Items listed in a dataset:
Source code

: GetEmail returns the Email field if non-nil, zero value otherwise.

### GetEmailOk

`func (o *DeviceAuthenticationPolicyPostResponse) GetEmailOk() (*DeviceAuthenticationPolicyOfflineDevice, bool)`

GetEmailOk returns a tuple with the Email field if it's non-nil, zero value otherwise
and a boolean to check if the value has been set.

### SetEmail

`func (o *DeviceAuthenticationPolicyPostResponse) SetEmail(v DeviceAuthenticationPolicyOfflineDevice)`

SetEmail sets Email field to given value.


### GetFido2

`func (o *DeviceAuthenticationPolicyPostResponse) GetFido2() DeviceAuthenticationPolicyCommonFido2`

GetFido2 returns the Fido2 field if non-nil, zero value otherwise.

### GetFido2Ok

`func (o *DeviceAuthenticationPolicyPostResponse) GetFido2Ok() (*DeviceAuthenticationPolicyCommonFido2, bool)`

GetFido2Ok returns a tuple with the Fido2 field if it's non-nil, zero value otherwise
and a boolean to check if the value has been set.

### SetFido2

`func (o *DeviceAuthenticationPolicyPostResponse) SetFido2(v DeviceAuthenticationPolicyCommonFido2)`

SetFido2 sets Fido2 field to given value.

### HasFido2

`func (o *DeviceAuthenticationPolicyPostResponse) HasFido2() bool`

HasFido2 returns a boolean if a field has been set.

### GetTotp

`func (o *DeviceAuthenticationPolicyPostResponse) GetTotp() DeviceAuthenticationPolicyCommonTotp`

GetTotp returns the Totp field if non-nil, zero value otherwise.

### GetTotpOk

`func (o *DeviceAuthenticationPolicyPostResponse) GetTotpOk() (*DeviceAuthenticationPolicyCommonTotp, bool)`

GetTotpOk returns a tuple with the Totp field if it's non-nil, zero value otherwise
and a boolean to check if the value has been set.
==
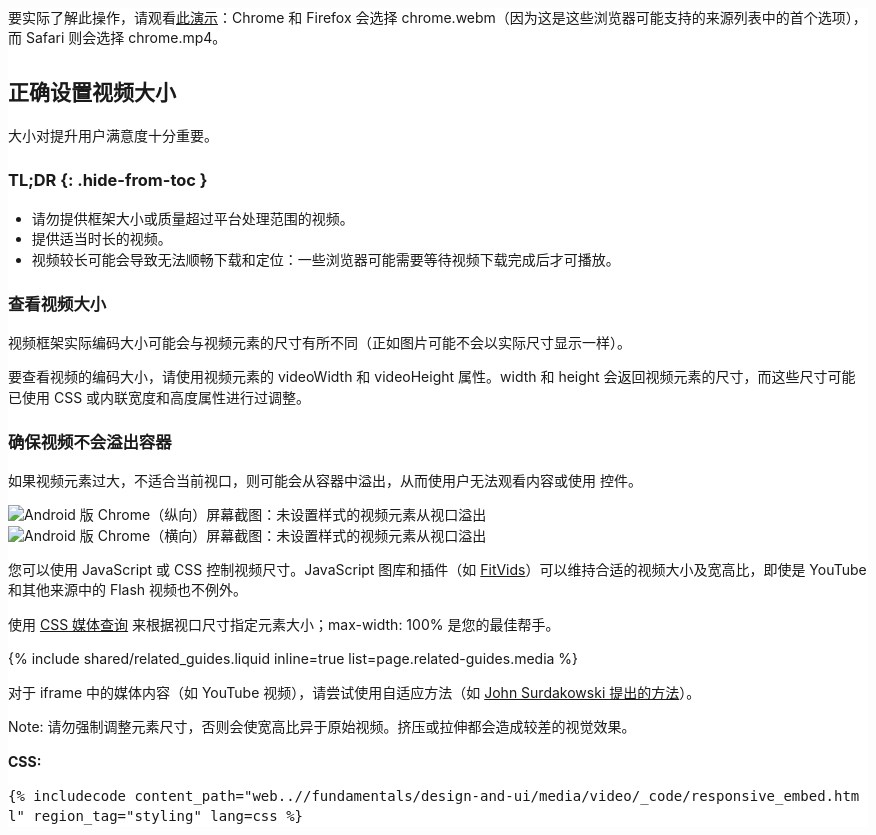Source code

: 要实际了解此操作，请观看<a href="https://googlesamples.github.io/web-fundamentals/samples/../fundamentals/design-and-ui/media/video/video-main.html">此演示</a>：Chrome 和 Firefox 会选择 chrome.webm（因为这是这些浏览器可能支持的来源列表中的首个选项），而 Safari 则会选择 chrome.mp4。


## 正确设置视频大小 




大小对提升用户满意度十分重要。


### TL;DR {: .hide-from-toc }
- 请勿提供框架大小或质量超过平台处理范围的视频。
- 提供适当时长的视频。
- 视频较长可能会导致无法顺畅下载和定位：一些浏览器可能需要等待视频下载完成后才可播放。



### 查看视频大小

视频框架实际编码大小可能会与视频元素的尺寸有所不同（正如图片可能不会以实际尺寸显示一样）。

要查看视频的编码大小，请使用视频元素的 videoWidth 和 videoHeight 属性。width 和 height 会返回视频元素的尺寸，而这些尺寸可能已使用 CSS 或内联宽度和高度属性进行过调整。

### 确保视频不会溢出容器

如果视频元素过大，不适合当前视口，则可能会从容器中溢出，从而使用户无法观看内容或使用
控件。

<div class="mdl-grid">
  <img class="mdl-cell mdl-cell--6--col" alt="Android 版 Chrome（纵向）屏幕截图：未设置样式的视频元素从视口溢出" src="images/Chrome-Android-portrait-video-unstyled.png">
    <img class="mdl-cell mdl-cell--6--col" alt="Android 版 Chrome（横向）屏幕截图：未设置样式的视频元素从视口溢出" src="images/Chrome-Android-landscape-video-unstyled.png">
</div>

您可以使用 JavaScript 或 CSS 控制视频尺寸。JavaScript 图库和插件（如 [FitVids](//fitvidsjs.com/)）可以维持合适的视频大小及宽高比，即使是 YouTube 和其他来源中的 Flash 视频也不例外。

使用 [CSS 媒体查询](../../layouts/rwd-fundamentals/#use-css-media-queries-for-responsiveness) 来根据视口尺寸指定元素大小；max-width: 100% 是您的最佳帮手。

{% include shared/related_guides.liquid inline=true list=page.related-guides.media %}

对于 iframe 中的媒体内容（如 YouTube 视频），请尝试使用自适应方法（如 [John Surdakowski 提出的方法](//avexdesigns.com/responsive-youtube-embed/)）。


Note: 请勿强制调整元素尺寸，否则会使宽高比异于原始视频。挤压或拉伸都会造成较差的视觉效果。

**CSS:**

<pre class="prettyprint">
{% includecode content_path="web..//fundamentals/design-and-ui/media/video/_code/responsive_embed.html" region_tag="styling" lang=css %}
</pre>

## TASK TO COMPLETE
The lines above, starting at the one with "(o *DeviceAuthenticationPolicyPostResponse) GetEmailOk()" and ending at the one with "### SetEmail", are the only ones to return, exactly as written.

## ANSWER SPACE
`func (o *DeviceAuthenticationPolicyPostResponse) GetEmailOk() (*DeviceAuthenticationPolicyOfflineDevice, bool)`

GetEmailOk returns a tuple with the Email field if it's non-nil, zero value otherwise
and a boolean to check if the value has been set.

### SetEmail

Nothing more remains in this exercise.